Assim, veio o BdP determinar, em síntese, ser admissível, quanto à moeda fiduciária:
(i) a transferência para conta aberta pelo cliente junto de entidade que, não se situando em país terceiro de risco elevado, comprovadamente aplique medidas de identificação e diligência similares às vigentes em Portugal (devendo ser indicado o motivo da transferência);
(ii) cheque cruzado e não à ordem emitido em benefício do cliente, sacado sobre entidade financeira ou outra legalmente habilitada na qual a entidade que exerça atividades com ativos virtuais tenha conta aberta (devendo ser aposta no cheque menção expressa ao motivo do pagamento).
Quanto aos ativos virtuais a transferência para:
(i) carteira com guarda (hosted wallet) do cliente alojada junto de entidade que exerça atividades com ativos virtuais ou entidade de natureza equivalente que, não se situando em país terceiro de risco elevado, comprovadamente aplique medidas de identificação e diligência similares às vigentes em Portugal (devendo ser feita referência ao motivo da transferência); ou
(ii) endereço auto-alojado (self-hosted address) que comprovadamente esteja sob o controlo efetivo do cliente, sempre que este não seja titular de carteiras com guarda (hosted wallet) que cumpram os requisitos referidos na subalínea anterior.
12. Dever de formação
Prevê-se que as entidades obrigadas tenham de definir e aplicar uma política formativa que vise assegurar um conhecimento pleno, permanente e atualizado sobre um conjunto especificamente previsto de matérias referentes à prevenção do BCFT. Adicionalmente, são ainda definidos requisitos relativos à formação a ministrar aos colaboradores recém-admitidos e aos registos a manter sobre as formações (artigo 48.º).
13. Notas finais
As soluções preconizadas pelo Aviso n.º 1/2023 entram vigor no próximo dia 15 de julho do corrente ano.

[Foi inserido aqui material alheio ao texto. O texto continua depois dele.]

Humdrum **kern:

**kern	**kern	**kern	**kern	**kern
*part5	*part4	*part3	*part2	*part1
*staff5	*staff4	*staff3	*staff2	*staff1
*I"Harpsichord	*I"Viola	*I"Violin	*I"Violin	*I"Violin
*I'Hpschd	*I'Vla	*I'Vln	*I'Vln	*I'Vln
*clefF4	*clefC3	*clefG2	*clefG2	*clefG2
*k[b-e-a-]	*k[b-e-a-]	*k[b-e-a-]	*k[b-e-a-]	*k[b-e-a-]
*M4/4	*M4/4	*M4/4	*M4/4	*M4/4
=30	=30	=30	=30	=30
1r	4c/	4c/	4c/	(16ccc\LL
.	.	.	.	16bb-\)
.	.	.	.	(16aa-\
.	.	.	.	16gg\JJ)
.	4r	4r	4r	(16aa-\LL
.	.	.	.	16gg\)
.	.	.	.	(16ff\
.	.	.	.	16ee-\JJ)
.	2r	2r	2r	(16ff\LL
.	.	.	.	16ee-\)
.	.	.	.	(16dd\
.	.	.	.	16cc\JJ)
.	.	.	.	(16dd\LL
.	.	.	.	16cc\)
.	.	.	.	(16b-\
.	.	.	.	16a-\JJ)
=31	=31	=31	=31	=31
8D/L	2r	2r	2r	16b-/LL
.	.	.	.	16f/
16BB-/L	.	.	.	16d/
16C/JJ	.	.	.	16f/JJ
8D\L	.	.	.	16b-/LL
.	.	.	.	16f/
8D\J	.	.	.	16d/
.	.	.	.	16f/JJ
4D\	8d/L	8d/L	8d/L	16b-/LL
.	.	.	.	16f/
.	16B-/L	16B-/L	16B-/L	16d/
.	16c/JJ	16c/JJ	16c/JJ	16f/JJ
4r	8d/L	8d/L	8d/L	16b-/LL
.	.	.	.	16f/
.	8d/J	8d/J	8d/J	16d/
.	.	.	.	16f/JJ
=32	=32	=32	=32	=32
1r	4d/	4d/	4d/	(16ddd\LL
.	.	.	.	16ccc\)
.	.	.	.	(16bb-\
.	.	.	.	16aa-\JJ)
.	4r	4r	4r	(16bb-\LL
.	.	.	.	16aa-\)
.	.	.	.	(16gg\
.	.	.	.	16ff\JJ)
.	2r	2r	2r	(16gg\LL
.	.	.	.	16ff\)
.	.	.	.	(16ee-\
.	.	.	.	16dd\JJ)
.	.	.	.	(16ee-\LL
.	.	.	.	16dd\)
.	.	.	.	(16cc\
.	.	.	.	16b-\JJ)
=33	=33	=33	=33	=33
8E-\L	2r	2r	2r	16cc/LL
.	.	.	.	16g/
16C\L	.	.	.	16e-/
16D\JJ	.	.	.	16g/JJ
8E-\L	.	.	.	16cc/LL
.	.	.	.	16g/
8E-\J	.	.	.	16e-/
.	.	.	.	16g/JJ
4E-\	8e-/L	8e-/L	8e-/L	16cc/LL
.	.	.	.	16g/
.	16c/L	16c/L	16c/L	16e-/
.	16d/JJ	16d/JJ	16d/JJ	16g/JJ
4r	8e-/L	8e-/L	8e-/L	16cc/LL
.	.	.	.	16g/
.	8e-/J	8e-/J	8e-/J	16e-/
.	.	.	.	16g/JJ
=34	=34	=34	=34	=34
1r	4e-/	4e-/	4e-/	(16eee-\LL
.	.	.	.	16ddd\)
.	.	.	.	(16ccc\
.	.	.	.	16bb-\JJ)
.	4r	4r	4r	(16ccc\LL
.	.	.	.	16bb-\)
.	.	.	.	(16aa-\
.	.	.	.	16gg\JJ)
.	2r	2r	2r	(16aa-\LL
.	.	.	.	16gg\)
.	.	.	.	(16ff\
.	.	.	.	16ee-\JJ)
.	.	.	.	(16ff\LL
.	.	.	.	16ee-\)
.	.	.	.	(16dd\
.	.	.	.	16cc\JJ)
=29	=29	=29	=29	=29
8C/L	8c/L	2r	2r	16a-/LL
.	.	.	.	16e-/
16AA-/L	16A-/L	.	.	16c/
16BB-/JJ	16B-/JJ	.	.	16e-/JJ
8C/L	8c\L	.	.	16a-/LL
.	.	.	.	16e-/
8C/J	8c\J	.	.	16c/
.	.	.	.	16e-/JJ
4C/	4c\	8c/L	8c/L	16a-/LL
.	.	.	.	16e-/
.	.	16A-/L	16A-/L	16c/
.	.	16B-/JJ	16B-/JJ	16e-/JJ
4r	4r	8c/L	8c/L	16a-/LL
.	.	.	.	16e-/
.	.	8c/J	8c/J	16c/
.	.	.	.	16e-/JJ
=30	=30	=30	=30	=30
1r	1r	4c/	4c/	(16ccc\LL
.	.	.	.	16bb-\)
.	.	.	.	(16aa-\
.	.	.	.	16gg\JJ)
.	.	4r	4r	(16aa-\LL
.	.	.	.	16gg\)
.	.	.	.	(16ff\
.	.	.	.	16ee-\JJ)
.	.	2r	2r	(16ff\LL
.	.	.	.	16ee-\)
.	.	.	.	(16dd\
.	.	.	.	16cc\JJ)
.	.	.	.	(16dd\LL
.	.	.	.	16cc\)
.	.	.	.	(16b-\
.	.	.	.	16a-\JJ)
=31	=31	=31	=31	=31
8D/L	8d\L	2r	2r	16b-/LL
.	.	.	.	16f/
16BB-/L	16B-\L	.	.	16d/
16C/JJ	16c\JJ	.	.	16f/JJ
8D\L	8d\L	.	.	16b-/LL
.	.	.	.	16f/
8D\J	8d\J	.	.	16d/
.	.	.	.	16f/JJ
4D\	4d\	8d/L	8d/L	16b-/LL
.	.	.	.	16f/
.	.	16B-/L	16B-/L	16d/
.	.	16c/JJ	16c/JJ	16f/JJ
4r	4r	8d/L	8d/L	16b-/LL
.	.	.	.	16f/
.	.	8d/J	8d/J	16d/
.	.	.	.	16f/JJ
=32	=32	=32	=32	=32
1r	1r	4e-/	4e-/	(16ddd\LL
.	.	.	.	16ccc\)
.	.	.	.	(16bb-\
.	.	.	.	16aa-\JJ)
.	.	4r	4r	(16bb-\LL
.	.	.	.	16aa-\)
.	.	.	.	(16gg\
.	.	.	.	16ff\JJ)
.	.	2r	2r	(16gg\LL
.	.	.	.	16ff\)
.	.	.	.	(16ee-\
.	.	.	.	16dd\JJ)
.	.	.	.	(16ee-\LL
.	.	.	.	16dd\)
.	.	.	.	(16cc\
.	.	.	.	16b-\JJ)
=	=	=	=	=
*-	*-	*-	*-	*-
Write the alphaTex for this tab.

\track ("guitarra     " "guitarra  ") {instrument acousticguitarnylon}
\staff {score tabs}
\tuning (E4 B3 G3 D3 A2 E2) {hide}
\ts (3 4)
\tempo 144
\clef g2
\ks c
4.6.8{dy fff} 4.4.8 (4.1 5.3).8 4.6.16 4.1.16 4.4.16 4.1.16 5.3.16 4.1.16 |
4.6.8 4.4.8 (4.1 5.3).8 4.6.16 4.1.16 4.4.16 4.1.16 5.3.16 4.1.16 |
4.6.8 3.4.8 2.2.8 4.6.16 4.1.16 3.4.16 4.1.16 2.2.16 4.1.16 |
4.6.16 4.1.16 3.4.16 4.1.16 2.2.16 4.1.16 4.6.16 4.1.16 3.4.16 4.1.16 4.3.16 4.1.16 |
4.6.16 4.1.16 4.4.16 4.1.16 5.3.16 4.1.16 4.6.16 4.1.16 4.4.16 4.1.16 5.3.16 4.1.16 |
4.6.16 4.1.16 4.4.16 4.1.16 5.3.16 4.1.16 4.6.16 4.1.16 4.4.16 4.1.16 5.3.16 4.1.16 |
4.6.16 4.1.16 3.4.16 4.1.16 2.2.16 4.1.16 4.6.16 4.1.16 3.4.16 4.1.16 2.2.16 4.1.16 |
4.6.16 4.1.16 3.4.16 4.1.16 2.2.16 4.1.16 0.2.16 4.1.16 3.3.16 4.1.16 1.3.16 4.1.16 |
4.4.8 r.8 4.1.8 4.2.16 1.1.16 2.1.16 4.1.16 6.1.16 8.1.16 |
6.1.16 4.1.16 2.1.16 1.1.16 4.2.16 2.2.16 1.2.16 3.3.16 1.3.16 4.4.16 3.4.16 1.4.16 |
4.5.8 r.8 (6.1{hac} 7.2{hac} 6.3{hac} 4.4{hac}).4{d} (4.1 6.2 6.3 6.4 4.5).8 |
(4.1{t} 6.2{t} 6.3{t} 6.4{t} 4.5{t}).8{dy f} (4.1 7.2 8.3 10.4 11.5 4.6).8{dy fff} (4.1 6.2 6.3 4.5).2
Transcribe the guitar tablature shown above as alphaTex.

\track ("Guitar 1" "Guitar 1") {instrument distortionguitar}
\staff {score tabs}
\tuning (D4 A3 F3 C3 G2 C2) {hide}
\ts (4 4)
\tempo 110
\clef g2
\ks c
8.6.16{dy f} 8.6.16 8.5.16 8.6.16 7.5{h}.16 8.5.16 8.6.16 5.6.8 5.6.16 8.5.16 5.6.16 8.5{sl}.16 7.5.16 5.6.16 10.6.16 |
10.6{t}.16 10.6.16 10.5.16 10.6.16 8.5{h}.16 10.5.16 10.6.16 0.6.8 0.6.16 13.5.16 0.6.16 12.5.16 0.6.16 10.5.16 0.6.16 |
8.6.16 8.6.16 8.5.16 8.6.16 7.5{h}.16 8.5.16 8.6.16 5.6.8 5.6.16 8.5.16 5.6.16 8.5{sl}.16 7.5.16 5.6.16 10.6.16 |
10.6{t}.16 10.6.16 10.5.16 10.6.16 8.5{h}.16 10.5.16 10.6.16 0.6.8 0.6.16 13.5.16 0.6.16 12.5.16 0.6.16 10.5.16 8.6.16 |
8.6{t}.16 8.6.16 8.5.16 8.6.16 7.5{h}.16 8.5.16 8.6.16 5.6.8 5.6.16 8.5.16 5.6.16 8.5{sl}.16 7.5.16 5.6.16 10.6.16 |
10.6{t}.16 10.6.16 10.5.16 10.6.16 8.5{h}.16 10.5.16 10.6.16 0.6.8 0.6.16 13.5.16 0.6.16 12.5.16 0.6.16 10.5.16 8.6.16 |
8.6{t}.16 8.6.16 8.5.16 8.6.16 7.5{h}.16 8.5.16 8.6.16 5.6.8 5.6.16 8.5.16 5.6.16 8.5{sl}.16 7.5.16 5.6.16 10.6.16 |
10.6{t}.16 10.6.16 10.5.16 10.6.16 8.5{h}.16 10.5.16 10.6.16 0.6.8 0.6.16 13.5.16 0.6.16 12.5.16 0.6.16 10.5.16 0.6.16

Todavia, relativamente à comprovação de documentos, para efeitos da verificação da identificação das pessoas singulares, as entidades com ativos virtuais podem recorrer à videoconferência, enquanto procedimento alternativo de comprovação dos elementos identificativos, já partir de 24 de janeiro de 2023, devendo, para o efeito, dar cumprimento aos requisitos previstos no Anexo I ao referido Aviso.
Luísa Cabral Menezes | lcm@servulo.com
José Guilherme Gomes | jgg@servulo.com
[i] A Lei n.º 83/2017, de 18 de agosto, estabelece as medidas de natureza preventiva e repressiva de combate ao branqueamento de capitais e ao financiamento do terrorismo.
[ii] A Lei n.º 97/2017, de 23 de agosto, regula a aplicação e a execução de medidas restritivas aprovadas pela ONU ou pela UE e estabelece o regime sancionatório aplicável à violação destas medidas.
[iii] O Aviso n.º 1/2022 regulamenta também a Lei n.º 83/2017 e a Lei n.º 97/2017, mas no âmbito de atividade das entidades financeiras sujeitas à supervisão do Banco.
[iv] Todas as normas referidas sem indicação da respetiva fonte pertencem ao Aviso n.º 1/2023.